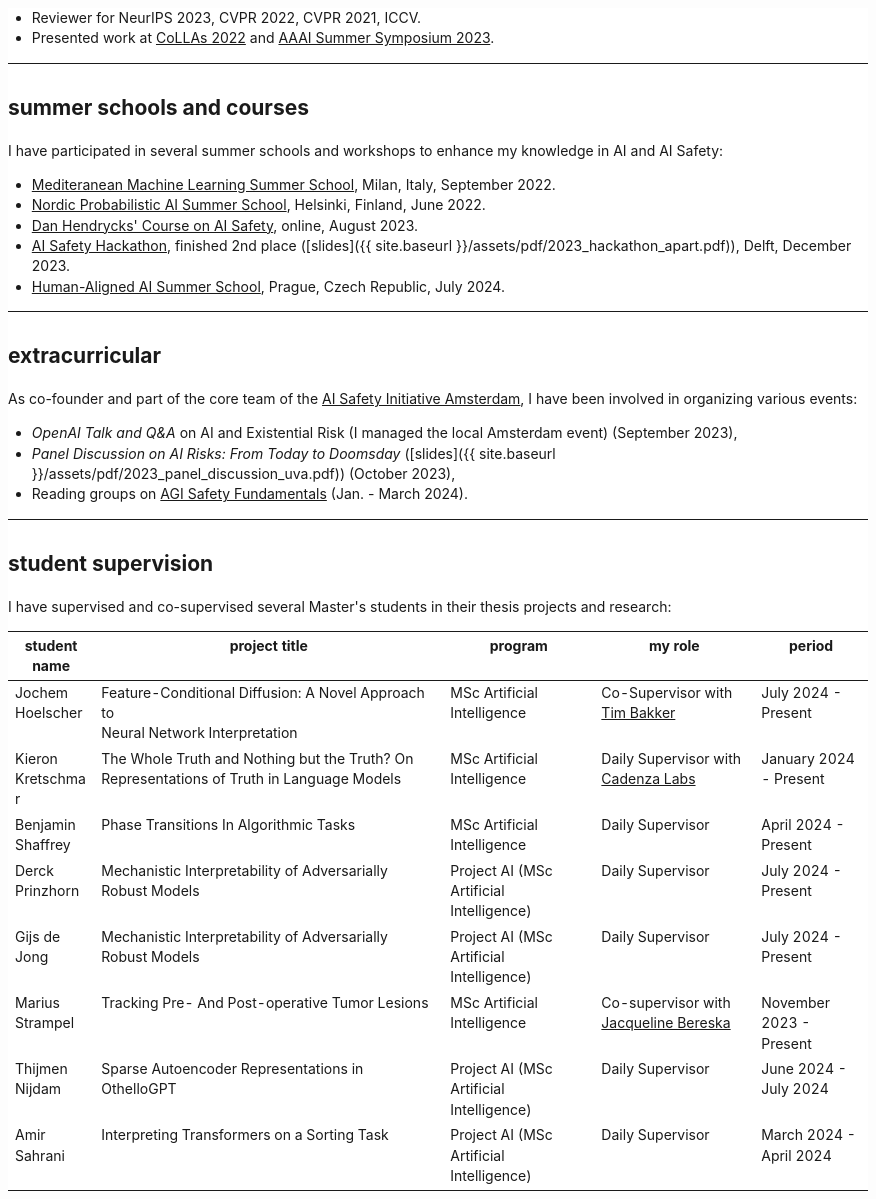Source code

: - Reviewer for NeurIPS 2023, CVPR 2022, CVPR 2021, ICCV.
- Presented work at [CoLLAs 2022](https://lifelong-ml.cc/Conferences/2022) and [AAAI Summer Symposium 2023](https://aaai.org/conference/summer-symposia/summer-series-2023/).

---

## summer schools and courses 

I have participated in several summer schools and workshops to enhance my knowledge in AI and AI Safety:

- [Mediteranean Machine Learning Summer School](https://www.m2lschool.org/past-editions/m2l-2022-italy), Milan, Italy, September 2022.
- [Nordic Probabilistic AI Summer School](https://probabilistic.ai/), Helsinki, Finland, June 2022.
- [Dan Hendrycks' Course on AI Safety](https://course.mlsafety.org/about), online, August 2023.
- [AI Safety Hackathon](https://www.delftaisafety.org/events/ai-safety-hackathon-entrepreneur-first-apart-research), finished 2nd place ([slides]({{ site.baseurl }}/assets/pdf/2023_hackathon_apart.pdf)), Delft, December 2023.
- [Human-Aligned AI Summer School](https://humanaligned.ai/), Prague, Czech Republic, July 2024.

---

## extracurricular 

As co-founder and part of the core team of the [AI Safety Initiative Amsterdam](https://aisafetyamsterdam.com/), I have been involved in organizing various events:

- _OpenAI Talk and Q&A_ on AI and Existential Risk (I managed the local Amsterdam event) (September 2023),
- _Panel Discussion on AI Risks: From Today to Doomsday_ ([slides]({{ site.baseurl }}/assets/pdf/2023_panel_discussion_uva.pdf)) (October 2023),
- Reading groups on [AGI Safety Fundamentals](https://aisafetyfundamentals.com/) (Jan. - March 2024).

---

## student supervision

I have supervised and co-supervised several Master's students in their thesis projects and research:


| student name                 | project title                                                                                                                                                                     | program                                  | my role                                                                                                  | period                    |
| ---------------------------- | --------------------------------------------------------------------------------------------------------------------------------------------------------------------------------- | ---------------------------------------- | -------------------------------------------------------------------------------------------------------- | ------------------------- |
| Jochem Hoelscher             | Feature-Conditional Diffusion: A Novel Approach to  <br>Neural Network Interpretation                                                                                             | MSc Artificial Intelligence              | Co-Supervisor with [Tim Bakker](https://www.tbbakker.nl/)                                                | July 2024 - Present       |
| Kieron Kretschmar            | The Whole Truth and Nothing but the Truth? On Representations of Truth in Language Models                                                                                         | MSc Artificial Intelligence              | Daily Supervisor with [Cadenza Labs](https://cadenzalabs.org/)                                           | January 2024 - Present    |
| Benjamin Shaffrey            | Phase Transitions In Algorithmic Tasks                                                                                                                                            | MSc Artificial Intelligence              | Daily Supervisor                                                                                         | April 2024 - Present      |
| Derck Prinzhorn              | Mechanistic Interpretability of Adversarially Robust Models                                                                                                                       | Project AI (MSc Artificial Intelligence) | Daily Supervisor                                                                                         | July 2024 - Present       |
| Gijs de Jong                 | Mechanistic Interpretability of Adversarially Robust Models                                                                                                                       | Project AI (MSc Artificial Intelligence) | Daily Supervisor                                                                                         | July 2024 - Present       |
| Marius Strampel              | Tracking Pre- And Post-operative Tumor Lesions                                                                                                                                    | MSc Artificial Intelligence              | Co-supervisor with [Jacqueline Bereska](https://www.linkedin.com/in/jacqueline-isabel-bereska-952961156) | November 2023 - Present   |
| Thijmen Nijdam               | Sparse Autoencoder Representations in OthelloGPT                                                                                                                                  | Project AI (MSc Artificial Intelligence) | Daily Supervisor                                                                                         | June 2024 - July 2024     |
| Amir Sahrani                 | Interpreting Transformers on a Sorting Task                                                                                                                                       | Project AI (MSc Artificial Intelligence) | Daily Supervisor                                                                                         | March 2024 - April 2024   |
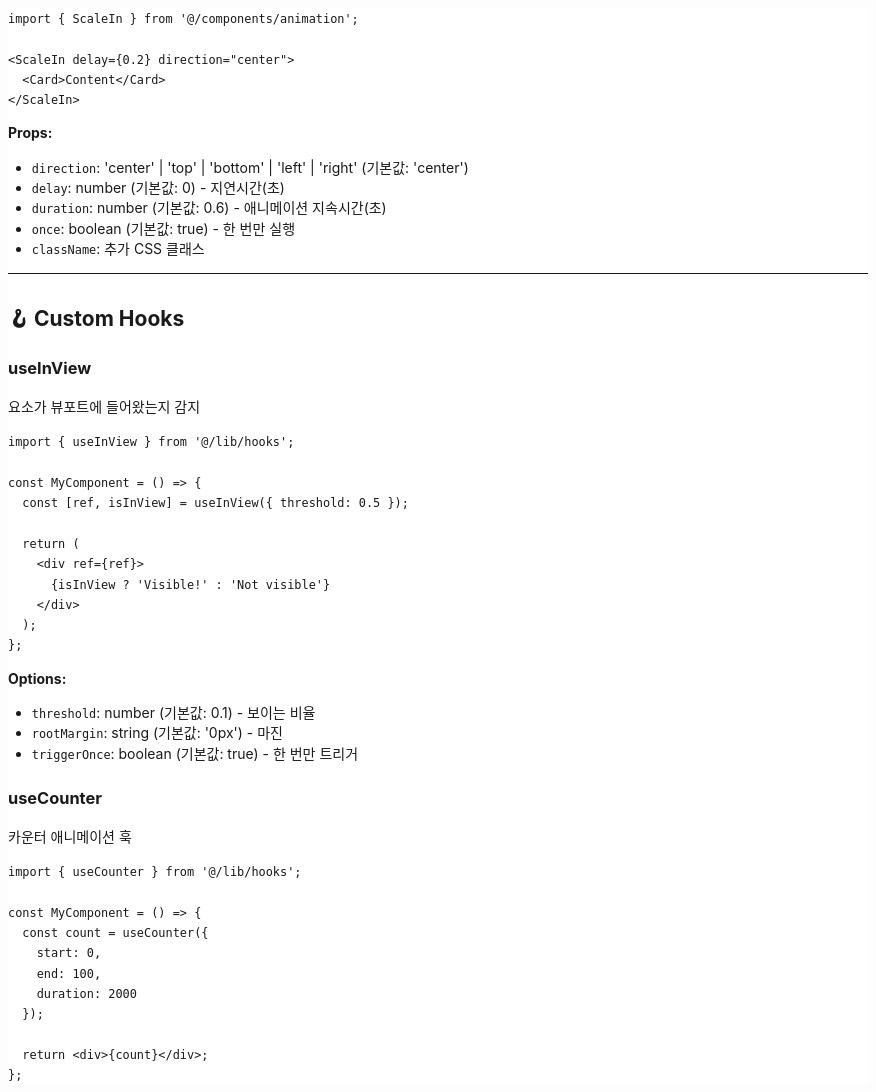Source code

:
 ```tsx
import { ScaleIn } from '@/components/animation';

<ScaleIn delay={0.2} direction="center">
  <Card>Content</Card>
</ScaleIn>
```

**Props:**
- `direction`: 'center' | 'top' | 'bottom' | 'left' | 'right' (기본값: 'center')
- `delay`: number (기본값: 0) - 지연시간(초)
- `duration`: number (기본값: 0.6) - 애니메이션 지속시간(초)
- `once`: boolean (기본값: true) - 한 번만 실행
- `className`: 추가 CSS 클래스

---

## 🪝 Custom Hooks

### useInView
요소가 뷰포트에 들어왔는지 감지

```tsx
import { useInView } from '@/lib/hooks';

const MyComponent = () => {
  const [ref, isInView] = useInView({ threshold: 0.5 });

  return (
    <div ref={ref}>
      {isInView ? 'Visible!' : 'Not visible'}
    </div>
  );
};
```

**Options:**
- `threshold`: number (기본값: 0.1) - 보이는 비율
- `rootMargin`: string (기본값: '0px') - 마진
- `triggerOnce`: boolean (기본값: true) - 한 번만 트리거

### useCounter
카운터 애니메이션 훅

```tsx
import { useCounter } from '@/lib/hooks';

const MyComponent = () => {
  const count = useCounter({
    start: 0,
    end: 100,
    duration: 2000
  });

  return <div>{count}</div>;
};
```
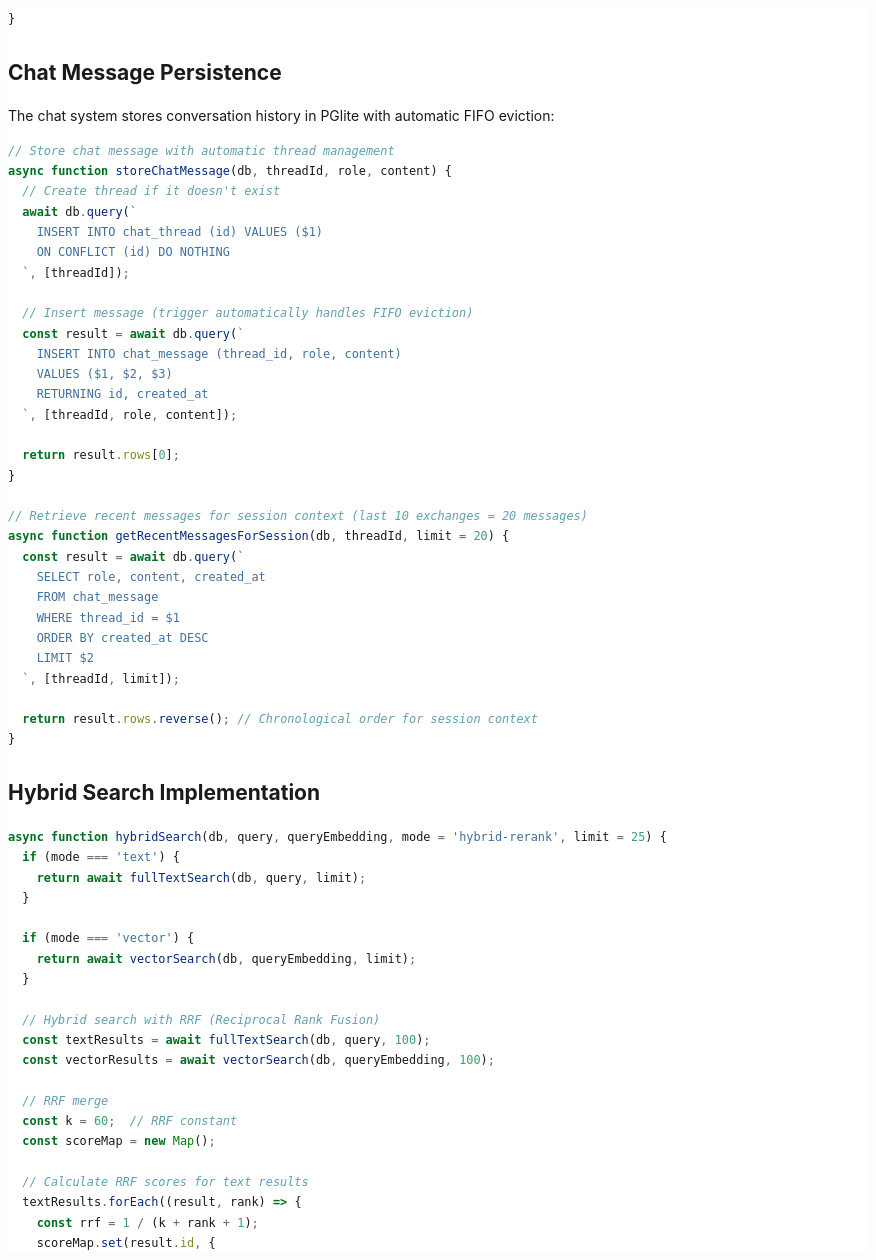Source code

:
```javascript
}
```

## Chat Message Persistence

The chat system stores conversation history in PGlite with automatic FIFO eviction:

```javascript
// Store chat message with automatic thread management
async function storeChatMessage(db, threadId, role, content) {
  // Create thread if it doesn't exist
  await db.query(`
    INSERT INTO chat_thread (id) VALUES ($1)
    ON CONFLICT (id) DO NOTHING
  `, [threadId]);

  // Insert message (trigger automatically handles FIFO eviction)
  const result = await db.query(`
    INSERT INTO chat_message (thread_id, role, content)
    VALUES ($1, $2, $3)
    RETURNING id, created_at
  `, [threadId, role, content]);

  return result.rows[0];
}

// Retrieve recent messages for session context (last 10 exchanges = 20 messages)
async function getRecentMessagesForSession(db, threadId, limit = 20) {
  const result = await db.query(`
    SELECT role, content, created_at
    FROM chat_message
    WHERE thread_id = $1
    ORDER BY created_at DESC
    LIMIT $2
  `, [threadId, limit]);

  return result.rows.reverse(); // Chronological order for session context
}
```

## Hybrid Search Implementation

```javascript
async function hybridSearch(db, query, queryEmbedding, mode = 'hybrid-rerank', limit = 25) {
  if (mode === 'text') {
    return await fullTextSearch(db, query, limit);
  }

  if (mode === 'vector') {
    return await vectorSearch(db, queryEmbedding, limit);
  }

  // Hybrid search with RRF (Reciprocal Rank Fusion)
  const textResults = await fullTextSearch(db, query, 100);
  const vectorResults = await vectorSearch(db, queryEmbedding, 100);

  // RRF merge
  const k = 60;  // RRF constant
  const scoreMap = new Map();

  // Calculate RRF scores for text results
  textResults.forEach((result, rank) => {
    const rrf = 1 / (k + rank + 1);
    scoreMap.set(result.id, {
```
·····
Whenever a line includes the word "threadId", pull it out of the entries.

async function storeChatMessage(db, threadId, role, content) {
  `, [threadId]);
  `, [threadId, role, content]);
async function getRecentMessagesForSession(db, threadId, limit = 20) {
  `, [threadId, limit]);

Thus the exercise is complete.